(ACTIVITY):
In the passage on consumer culture, what does Lury say brands offer amid an ever hastening cycle of new goods and services?
-- PROVIDED PASSAGE follows --
For Leiss and his colleagues (2005: 89): ‘Quite simply, induviduals need guidance… In the consumer society, marketing and advertising assumed the role once played by cultural traditions and became the privileged forum for the transmission of social cues.’ Lury makes a similar point in relation to modern brands. In an ever hastening cycle of new goods and services, brands offer ‘continuity over time’. This maintains a sense of security and longevity while also enabling multiple and repeated changes of goods. 42
This quote is related to earlier mentions of brand identity and trust, but also follows on from the earlier point by outlining where people go next once their culture has been monetized; they seek that fulfilment in the promise of happiness promised in clever adverts and slick advertising ploys.
For de Certeau (1984: 16), the individual reappropriation of everyday goods is also a low-level act of opposition: ‘The tactics of consumption… lend a  political dimension to everyday practices.’ Renters make properties their own, in defiance of property owners, by changing the décor, having wild parties, and hiding or ignoring building problems. At work they can steal small items, make use of their facilities for non-work purposes, take long lunches and call in sick when well. Fiske (1987, 1989, 1996), in his studies in the US and Australia, took this sense of oppositional cultural reconfiguration further: ‘the distribution of power in society is paralleled by semiotic struggles for meanings. Every text and every reading has a social and therefore political dimension.’ Consumers therefore act as ‘semiotic guerillas’, subverting the apparatus and objects of material culture at every turn. 43
 Although I agreed with this point, I was led on to a counter argument from the pages of Mark Fisher's Captalist Realism, as he described how rebellion can be co-opted into actually benefitting the greater consumer machine in a way which makes it nigh impossible to combat. "What we are dealing with now is not the incorporation of materials that previously seemed to possess subversive potentials, but instead, their precorporation: the pre-emptive formatting and shaping of desires, aspirations and hopes by capitalist culture. Witness, for instance, the establishment of settled 'alternative' or 'independent' cultural zones, which endlessly repeat older gestures of rebellion and contestation as if for the first time. 'Alternative' and 'independent' don't designate something outside mainstream culture; rather, they are styles, in fact the dominant styles, within the mainstream."
-- PROVIDED PASSAGE concluded --
-- EXTRACTED ENTRIES follows --
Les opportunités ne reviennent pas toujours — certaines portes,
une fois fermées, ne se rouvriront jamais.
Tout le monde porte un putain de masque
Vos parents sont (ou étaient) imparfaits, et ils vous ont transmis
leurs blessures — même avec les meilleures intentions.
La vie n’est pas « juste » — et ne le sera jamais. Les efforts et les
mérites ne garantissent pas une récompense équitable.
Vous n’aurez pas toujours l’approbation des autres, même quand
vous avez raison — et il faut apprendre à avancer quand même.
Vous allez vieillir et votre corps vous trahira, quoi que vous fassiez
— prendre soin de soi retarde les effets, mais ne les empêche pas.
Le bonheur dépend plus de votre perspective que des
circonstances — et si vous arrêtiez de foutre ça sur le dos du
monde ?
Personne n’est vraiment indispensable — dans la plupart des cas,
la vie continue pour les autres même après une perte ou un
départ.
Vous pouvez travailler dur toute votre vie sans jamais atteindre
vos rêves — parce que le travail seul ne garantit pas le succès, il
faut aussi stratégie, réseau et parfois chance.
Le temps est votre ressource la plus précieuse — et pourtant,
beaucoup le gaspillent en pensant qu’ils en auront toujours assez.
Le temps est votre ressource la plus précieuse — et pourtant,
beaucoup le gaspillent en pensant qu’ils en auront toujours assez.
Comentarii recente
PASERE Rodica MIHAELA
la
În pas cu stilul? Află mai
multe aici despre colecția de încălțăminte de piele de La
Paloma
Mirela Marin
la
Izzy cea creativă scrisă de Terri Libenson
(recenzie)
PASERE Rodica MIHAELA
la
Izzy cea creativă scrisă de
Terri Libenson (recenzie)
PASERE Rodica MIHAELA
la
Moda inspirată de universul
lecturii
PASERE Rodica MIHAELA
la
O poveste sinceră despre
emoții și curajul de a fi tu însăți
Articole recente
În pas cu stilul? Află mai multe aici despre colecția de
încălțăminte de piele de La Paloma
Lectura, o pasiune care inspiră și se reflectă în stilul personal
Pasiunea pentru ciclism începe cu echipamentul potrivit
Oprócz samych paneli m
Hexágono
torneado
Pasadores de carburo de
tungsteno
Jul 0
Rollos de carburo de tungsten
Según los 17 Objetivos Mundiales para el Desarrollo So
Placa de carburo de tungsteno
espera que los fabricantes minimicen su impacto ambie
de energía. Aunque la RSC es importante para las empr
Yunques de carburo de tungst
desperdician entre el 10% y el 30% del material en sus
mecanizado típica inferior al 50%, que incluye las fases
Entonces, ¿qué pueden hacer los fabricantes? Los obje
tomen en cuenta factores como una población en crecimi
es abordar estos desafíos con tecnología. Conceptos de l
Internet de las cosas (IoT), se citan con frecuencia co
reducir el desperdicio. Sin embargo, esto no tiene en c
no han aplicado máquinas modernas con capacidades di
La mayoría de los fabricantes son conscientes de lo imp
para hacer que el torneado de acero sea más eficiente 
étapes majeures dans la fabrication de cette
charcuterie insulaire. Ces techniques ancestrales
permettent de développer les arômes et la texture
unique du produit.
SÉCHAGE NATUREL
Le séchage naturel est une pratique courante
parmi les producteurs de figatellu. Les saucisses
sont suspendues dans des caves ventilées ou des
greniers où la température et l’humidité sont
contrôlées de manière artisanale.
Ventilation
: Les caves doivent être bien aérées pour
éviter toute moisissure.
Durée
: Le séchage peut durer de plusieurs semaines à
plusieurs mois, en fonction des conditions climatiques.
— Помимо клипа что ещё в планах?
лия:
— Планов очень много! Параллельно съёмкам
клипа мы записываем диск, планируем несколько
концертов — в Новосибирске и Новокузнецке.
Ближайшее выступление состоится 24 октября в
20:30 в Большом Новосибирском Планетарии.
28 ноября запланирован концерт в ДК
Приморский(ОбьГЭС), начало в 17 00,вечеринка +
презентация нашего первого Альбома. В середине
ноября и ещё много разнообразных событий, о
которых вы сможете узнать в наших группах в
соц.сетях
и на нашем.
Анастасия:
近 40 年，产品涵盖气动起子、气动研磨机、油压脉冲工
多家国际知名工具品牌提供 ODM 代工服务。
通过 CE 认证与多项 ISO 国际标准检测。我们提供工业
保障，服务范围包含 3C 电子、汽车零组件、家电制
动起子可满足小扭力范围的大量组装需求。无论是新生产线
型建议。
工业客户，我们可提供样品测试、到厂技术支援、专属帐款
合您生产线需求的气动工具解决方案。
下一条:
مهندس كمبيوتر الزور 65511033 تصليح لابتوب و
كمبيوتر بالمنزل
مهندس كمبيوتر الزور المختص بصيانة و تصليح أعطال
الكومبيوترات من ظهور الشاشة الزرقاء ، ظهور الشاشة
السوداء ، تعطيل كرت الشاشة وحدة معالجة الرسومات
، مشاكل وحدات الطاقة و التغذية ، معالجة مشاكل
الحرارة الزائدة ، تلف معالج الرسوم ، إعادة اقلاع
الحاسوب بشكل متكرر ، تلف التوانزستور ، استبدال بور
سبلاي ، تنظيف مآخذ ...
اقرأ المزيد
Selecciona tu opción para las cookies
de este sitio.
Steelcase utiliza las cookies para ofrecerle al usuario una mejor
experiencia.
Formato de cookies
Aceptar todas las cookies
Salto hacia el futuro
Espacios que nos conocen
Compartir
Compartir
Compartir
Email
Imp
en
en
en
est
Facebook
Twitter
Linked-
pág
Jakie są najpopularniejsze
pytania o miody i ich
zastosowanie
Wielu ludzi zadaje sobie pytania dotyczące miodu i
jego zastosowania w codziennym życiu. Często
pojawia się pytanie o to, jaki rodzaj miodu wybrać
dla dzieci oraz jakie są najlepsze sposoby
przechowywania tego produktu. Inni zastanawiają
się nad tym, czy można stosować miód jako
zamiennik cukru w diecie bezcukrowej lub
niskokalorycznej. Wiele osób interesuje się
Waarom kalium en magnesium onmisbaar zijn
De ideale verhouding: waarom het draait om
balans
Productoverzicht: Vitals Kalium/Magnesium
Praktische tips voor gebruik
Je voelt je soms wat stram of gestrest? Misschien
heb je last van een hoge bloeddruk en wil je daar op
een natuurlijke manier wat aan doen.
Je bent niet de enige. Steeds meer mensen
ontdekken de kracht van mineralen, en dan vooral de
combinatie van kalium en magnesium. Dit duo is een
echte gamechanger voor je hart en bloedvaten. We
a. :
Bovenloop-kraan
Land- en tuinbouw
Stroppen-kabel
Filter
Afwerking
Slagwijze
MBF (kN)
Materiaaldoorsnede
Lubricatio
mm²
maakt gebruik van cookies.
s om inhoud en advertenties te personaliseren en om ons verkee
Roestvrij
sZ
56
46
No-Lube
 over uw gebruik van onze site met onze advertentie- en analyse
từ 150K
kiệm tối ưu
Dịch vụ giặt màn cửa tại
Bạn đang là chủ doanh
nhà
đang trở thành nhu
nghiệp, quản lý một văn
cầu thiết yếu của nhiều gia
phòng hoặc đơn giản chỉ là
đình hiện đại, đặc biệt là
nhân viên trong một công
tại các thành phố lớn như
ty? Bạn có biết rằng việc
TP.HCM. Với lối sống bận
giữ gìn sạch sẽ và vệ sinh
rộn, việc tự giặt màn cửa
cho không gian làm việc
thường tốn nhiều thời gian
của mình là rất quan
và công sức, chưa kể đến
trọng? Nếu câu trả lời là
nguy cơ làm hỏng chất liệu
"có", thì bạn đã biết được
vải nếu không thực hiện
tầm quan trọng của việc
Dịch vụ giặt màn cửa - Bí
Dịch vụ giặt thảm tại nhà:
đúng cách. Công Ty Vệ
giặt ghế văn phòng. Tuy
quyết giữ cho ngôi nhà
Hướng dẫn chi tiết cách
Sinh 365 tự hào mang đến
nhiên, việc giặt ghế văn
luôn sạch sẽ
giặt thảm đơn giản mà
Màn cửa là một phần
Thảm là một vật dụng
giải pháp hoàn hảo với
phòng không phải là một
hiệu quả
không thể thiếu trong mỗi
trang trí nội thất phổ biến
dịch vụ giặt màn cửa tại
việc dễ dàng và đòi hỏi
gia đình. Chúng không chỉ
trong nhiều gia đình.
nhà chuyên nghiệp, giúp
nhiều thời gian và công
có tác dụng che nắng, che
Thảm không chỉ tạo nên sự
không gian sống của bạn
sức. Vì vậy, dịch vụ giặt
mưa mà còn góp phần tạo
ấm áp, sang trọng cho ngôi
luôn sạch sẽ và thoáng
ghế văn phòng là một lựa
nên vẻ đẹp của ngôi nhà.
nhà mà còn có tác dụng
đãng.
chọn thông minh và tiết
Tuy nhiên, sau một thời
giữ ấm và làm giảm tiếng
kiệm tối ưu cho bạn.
-- EXTRACTED ENTRIES concluded --
(RESPONSE BELOW):
Continuity over time.